Open Access Opinion

Covid-19: Migrant Workers in Singapore and Humanitarian View

Irda Nalls*

MA in Applied Linguistics, Ph.D in Education and Human Development, University of Colorado, USA

Corresponding Author

Received Date:May 11, 2020;  Published Date: June 01, 2020


Singapore is one of the richest country in Asia with a GDP of S$88, 991 per capita Singstat [1]. Despite being a meritocratic country, economically driven society, a great amount of investment is also put into her gaining recognition as a beautiful garden city, densely populated with an estimate of 5, 850, 342 Singaporeans permanent residents (PR) Worldometers [2]. 97.05% of the locals are educated, marked as having received at least 10-years of compulsory bilingual education Lee [3]. In addition to being a garden city, Singapore is also known for her high rise buildings (flats and offices) to hold her dense population.
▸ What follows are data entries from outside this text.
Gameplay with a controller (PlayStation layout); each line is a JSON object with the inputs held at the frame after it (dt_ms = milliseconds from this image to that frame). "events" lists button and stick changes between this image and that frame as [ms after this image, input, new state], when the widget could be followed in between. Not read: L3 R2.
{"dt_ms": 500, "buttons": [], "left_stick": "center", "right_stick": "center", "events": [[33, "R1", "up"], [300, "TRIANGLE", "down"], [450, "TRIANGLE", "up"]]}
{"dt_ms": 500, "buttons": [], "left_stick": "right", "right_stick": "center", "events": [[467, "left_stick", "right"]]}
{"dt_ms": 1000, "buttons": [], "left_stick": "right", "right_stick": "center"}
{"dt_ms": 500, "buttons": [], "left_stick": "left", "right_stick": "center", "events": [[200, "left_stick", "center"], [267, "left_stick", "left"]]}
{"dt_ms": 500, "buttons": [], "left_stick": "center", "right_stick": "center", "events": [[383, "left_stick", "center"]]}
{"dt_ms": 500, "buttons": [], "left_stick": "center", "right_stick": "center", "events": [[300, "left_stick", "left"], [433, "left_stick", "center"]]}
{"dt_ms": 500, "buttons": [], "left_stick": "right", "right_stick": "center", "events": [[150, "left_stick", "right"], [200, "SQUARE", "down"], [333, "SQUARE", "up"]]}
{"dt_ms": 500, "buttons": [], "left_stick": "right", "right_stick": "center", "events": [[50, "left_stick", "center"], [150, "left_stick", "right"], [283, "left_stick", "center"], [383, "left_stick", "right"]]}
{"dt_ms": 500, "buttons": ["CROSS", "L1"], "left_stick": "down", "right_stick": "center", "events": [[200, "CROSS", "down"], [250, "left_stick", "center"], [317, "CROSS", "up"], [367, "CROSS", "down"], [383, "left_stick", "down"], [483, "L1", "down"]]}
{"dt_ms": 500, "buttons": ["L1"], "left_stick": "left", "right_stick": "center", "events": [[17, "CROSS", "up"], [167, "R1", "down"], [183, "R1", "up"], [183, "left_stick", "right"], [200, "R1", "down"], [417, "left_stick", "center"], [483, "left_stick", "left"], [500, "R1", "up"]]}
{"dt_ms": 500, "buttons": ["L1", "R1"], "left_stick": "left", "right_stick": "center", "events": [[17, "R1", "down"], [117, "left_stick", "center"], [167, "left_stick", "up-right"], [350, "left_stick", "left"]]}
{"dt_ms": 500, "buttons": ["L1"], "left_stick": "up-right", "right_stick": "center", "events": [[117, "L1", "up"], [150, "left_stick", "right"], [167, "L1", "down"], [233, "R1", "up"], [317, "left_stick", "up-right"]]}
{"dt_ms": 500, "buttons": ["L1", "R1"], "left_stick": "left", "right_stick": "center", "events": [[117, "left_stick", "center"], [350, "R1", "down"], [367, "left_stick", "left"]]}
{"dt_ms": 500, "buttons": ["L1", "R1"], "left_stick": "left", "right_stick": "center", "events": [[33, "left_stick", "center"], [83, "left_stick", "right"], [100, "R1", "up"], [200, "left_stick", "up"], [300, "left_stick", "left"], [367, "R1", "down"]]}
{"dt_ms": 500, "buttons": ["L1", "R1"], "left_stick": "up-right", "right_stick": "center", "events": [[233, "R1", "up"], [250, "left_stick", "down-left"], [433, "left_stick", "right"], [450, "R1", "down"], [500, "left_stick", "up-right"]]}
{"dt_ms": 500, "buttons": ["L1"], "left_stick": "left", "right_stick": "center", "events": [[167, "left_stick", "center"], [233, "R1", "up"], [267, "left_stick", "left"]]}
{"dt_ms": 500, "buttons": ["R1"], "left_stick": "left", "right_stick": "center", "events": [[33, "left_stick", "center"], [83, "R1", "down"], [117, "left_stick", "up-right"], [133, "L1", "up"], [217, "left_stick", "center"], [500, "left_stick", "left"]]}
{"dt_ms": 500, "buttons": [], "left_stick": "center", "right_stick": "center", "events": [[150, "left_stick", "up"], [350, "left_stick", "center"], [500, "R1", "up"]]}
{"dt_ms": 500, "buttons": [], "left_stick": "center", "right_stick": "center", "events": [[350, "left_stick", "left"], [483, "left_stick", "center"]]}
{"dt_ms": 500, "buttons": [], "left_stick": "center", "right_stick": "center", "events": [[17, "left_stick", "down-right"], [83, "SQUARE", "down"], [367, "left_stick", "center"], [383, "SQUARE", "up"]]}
While well paid local Singaporeans, and foreign workers widely referred as expatriates, stand in the frontline of projects to ensure these high rise buildings are efficiently built to deliver the government’s promise of a place to live, work, and play for all Singaporeans, let us not forget that it was, is, and will continue to be the underpaid migrant workers, mostly from third world countries like India and Bangladesh who will continue to put in their sweat and tears into actually laying the bricks one at a time, rain or shine, sickness and in health so that Singaporeans and PRs can continue to enjoy the fruit of their laborious work of art, Singapore’s beautiful high-rise buildings, including the iconic Marina Bay Sands.